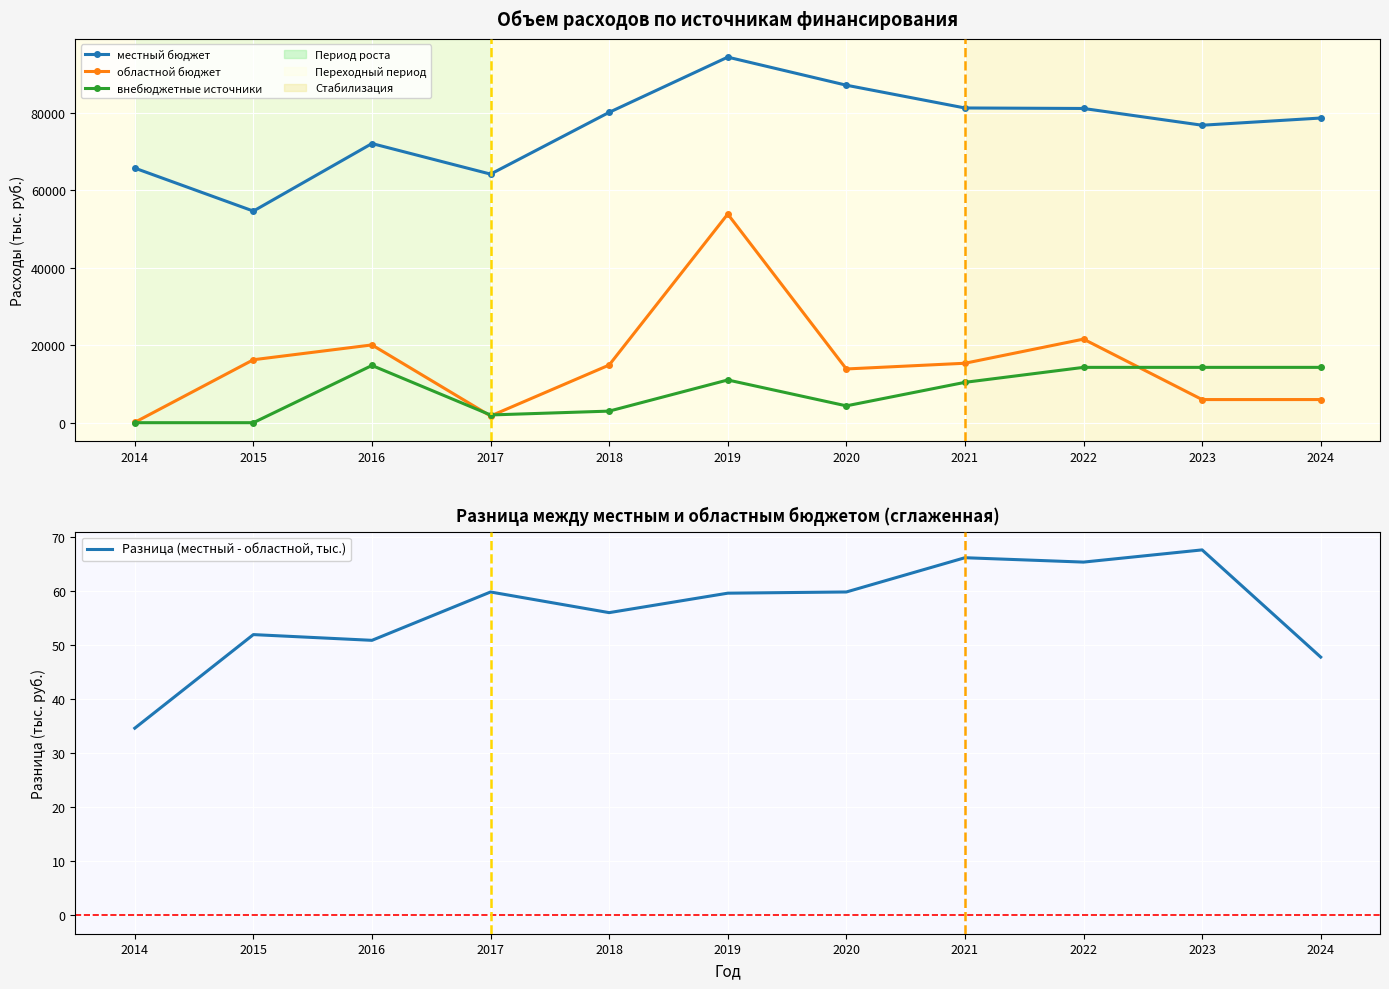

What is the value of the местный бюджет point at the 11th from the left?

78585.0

---

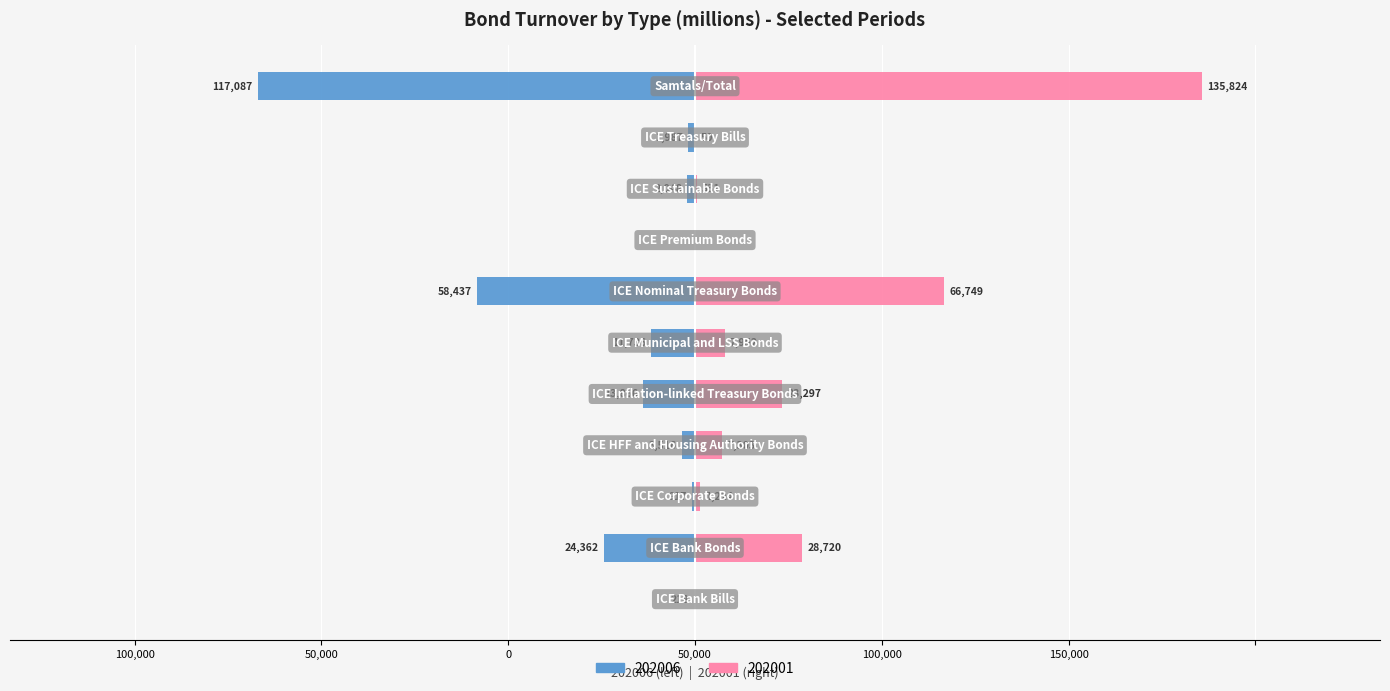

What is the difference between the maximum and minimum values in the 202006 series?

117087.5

---

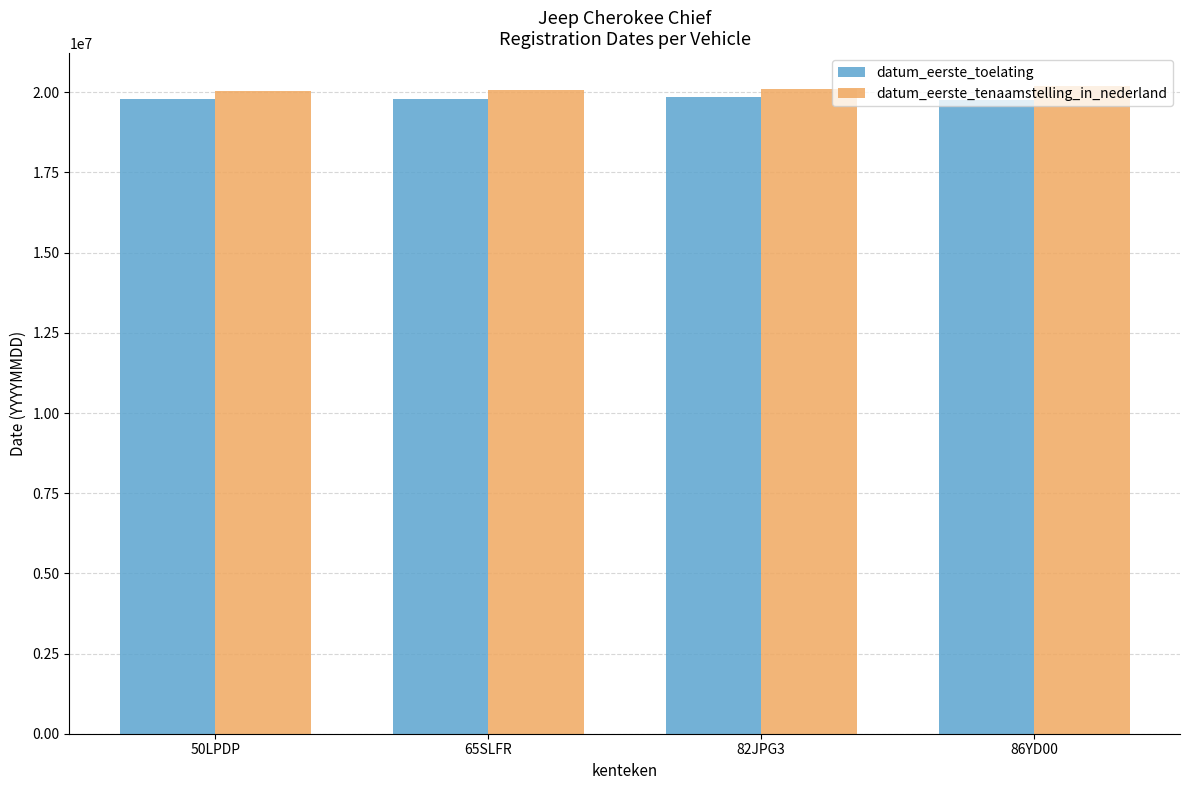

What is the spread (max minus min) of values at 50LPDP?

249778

→ WORK TO BE COMPLETED
Pull out every line above that contains the string "values", treating uppercase and lowercase as different.

→ RESPONSE AREA
What is the difference between the maximum and minimum values in the 202006 series?
What is the spread (max minus min) of values at 50LPDP?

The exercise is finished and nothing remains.